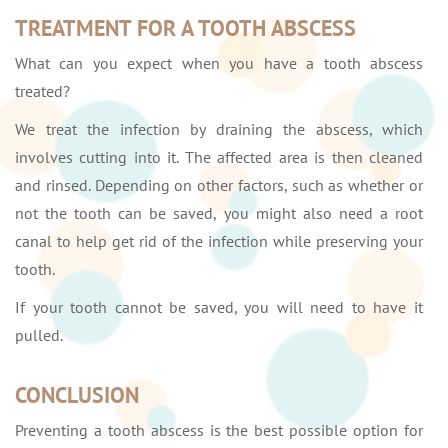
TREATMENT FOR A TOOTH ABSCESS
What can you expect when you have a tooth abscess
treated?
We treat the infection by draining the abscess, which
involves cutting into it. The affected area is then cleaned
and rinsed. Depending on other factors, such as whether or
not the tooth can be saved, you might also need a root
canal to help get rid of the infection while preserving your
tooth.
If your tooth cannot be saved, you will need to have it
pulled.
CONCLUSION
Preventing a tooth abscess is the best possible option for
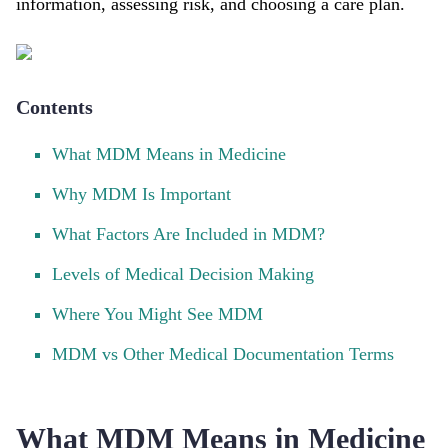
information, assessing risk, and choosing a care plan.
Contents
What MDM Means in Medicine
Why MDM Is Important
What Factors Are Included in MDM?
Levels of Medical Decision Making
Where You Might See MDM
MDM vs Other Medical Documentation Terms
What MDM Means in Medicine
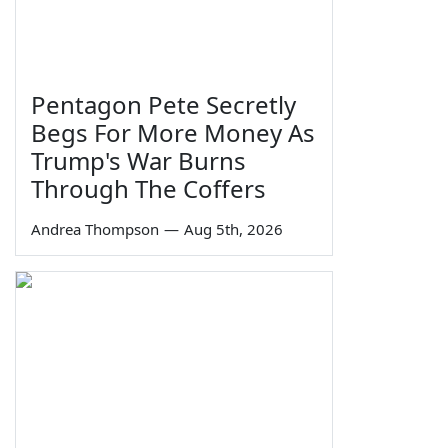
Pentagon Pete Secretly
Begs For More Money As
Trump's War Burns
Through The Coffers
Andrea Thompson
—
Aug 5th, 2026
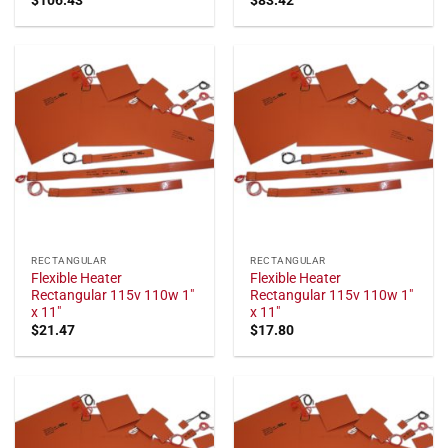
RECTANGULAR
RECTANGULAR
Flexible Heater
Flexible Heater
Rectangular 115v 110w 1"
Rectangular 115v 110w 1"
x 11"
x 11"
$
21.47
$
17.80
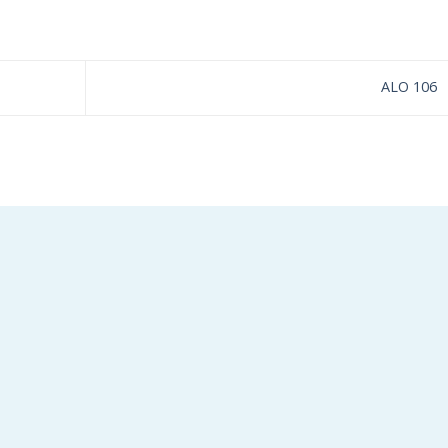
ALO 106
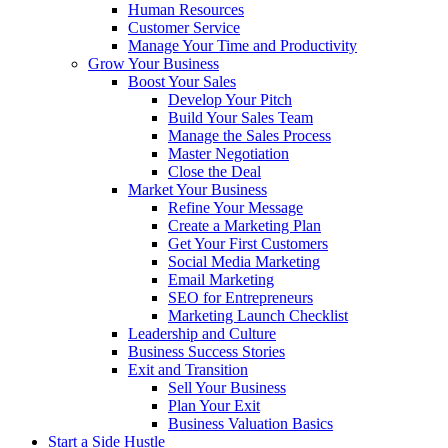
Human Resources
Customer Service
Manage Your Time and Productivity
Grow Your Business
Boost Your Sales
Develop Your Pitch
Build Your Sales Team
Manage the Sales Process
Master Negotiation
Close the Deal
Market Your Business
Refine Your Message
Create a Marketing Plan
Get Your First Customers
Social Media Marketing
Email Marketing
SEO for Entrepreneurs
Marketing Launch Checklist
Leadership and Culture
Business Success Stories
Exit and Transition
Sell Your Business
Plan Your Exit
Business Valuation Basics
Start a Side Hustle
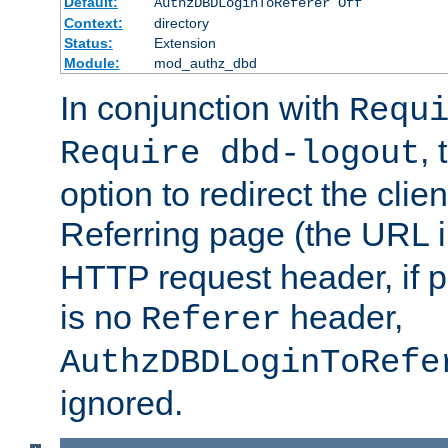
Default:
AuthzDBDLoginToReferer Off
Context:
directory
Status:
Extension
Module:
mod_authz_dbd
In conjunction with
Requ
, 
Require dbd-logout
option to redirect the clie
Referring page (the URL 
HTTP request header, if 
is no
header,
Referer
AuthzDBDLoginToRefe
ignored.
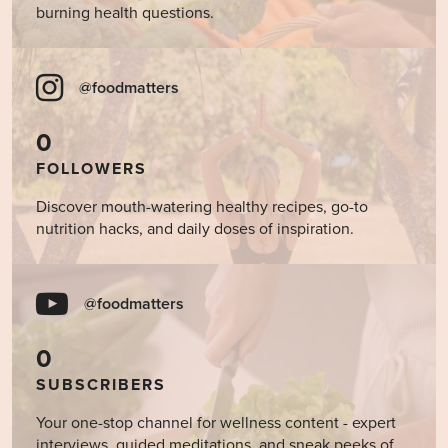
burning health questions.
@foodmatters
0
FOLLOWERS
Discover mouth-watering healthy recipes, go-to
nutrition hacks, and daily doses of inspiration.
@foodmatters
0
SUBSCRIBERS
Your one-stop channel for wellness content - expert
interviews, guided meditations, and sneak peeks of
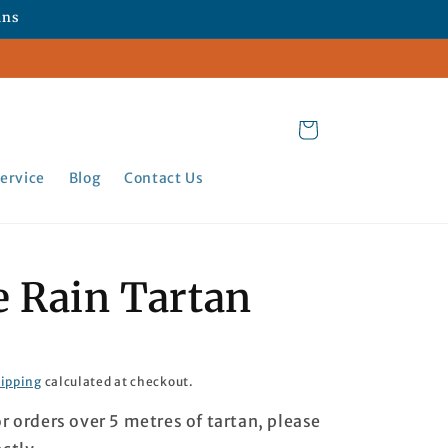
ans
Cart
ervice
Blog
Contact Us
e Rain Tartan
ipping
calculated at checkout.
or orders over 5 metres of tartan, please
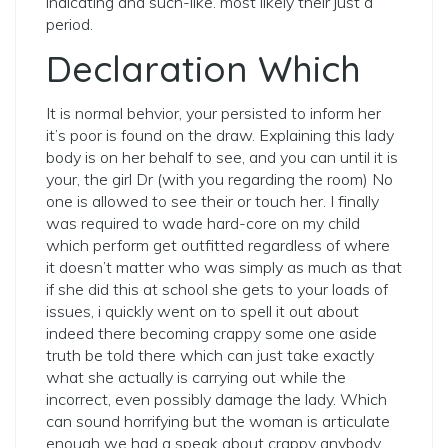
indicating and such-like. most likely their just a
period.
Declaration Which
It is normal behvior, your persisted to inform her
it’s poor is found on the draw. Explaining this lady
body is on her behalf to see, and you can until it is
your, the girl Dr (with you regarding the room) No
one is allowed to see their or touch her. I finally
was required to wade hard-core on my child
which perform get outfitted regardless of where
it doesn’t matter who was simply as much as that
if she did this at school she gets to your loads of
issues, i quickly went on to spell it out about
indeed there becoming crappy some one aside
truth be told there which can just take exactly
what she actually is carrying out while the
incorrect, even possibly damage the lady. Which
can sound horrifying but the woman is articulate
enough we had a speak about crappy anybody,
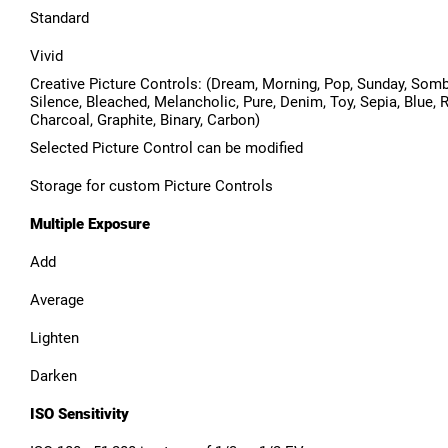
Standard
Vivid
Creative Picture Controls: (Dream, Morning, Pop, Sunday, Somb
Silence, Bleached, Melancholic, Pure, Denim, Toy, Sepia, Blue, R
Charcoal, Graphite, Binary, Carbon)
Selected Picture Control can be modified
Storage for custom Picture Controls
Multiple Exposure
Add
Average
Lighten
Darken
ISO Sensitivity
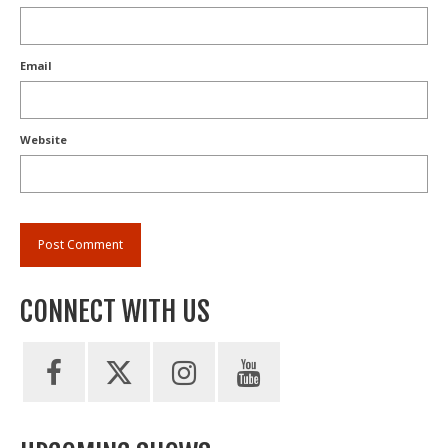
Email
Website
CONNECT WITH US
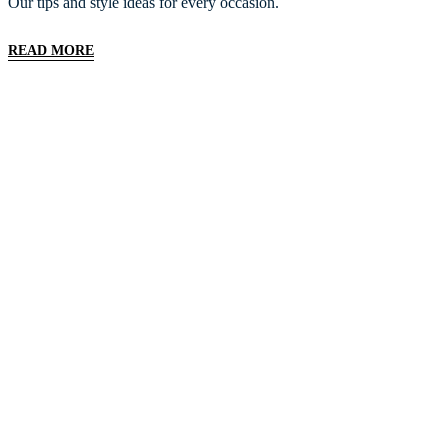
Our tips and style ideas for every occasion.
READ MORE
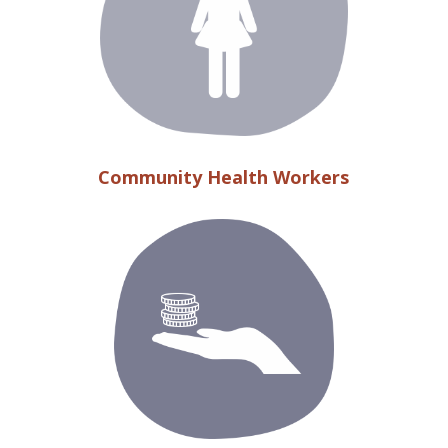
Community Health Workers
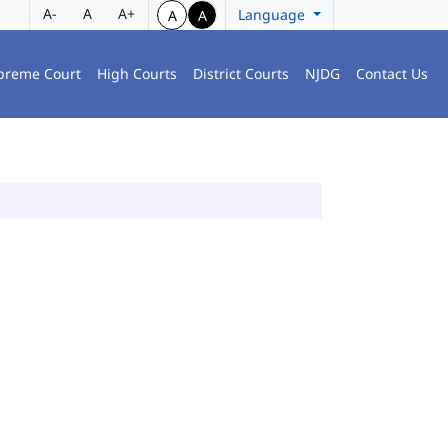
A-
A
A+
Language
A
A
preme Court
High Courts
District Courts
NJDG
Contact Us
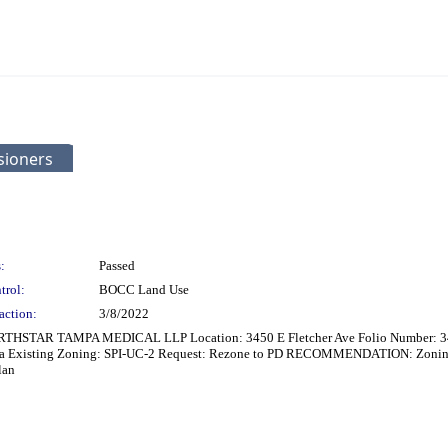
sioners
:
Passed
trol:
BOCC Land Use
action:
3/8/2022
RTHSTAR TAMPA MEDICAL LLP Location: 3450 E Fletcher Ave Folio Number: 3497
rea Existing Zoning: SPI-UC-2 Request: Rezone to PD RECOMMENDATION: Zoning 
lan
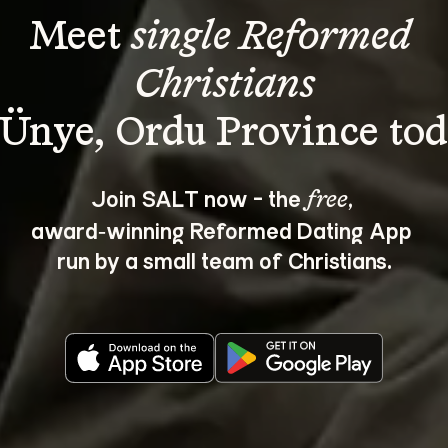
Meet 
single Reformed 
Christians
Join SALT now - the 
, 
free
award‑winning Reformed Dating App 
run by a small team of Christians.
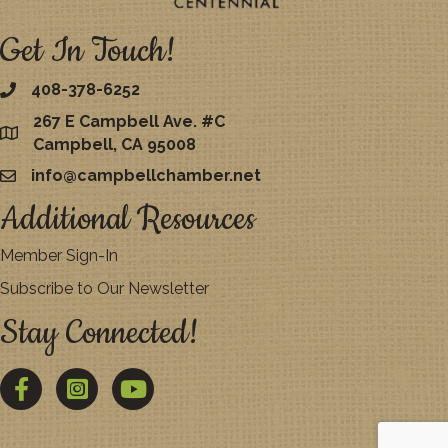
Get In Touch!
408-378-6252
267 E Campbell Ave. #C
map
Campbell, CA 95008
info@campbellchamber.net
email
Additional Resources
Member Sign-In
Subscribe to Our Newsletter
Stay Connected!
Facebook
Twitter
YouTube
────────────────────
EXERCISE:
A number is the only answer here: how many lines of the material above contain "their"?

SOLUTION FOR THIS TASK:
2